SUNNYSIDE — Heartlinks Hospice & Palliative Care appointed Shelby Moore as its new executive director following Ronald K. Jetter’s retirement on Friday, April 26.
Jetter spent 11 years as the organization’s principal manager. He acknowledged the privilege of working with an amazing staff to provide the best quality care in the Northwest.
The decision to leave his role was a difficult one but the timing seemed to be right.
“Stepping back from hospice and stepping up to help care for family members,” Jetter communicated. “Providing respite and taking time to be with ones I love while I still can.”
“Ron’s service to Heartlinks Hospice & Palliative Care and the greater community here in Southeast Washington state has been positively impactful,” Chair of the Board of Directors Tammy Hollingsworth said in a prepared statement.
Moore has been with the organization for almost three years as the Development Director. She will now oversee 46 medical and support staff personnel in her senior management role.
“Being elected by the Board of Directors is the biggest honor I have ever received,” Moore proudly explained. “They have empowered me to lead an organization with a 41-year legacy, which is a huge responsibility and privilege.”

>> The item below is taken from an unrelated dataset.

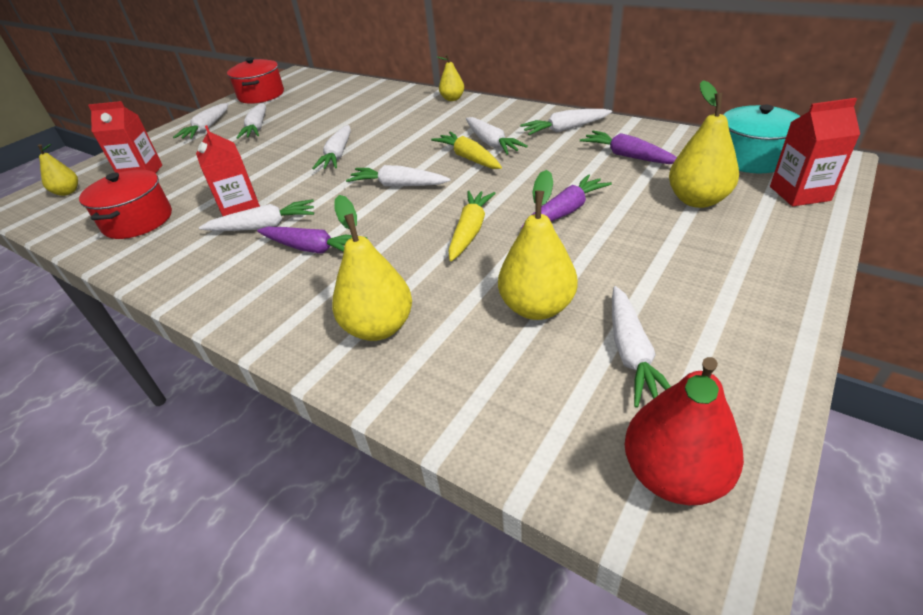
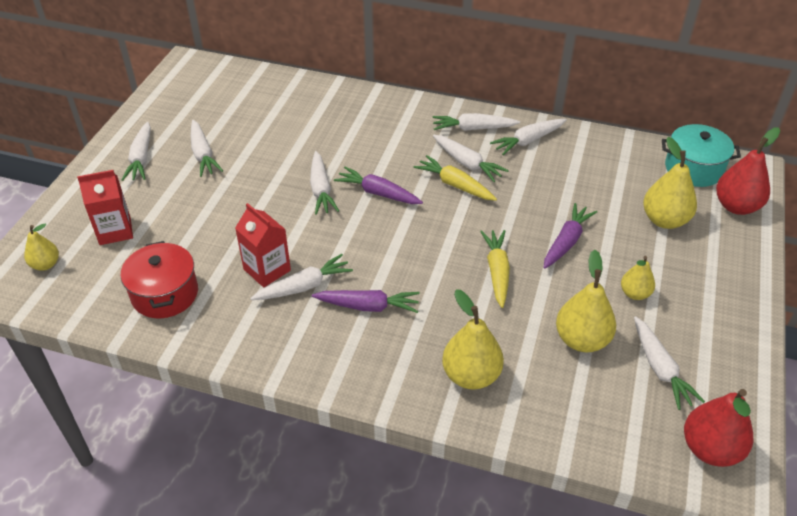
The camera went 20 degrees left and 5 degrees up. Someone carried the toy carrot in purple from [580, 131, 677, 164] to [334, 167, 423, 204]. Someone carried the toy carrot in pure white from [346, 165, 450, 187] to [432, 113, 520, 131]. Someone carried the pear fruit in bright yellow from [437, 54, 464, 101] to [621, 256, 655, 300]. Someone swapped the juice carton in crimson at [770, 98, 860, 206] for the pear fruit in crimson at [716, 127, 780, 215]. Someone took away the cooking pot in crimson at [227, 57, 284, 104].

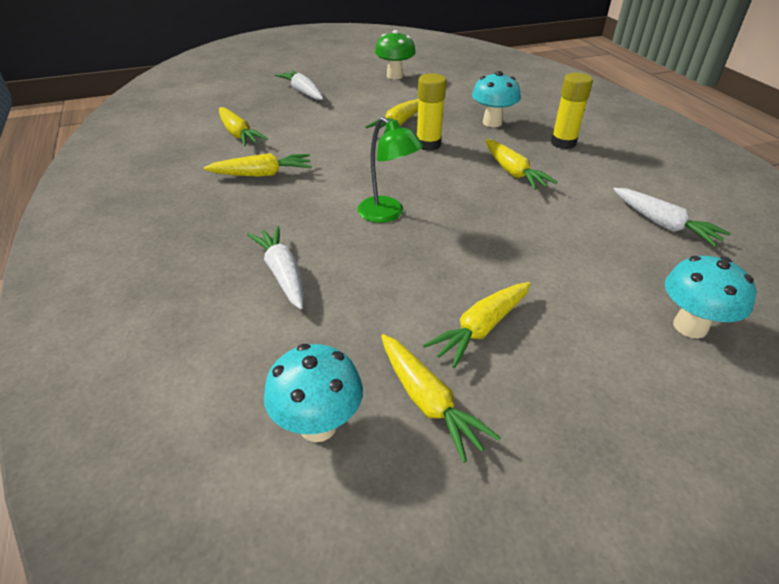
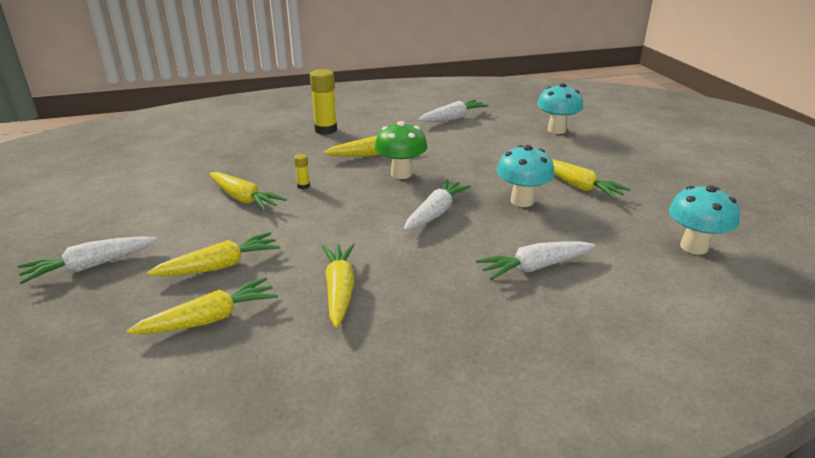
The camera went 85 degrees left and 10 degrees down. Someone carried the toy carrot in bright yellow from [381, 334, 501, 463] to [147, 232, 280, 276]. Someone scaled the glue stick in bright yellow at [417, 73, 446, 151] by 0.47. Someone carried the fungus in emerald from [375, 30, 416, 79] to [375, 121, 427, 179]. Someone swapped the lamp in emerald at [357, 117, 424, 223] for the toy carrot in pure white at [404, 179, 471, 231]. Someone carried the fungus in teal from [472, 71, 521, 127] to [497, 145, 555, 207].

A native of Washington state, Moore holds a Master’s degree in Public Administration from the University of Montana, with a focus on nonprofit management.
She will continue to work closely with Clinical Director Debra Roe-Johnson, RN, CHPN, to serve and care for the local community.

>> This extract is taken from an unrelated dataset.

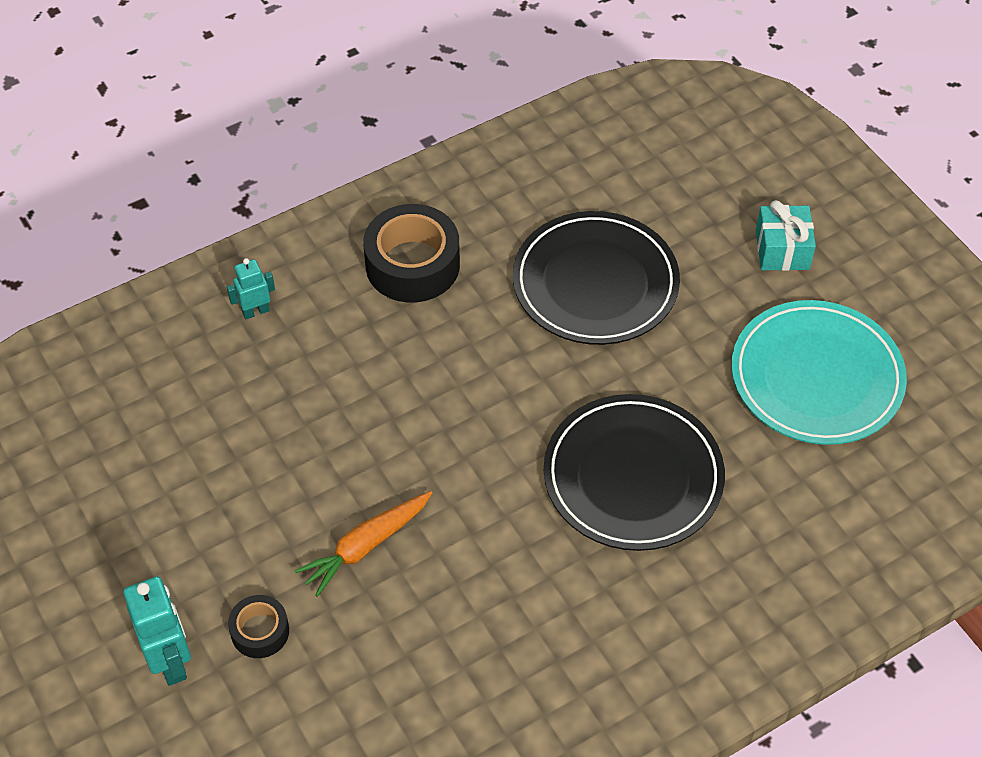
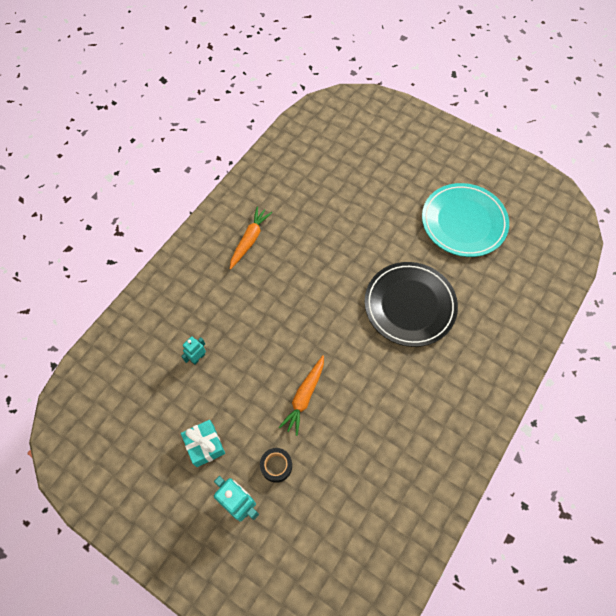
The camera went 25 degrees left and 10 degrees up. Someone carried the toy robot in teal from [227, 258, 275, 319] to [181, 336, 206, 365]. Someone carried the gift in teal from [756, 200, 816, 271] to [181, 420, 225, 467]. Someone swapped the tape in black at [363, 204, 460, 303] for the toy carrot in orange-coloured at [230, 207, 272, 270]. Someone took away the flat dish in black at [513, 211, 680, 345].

Over the past year, the two have worked on implementing an updated version of organization’s palliative care, which focuses on relieving patients’ symptoms, while seeking treatment.
“This year, we’ve been able to send registered nurses and social workers into the home for adults and children with a life-limiting illness,” Moore added.
The new executive leader has an immediate goal in place as she looks to expand the program, while effectively managing hospice resources.
“My vision for this organization is to continue helping more patients in need and to fill the gap in serving our Spanish speaking patients and terminally ill adults and children,” she acknowledged.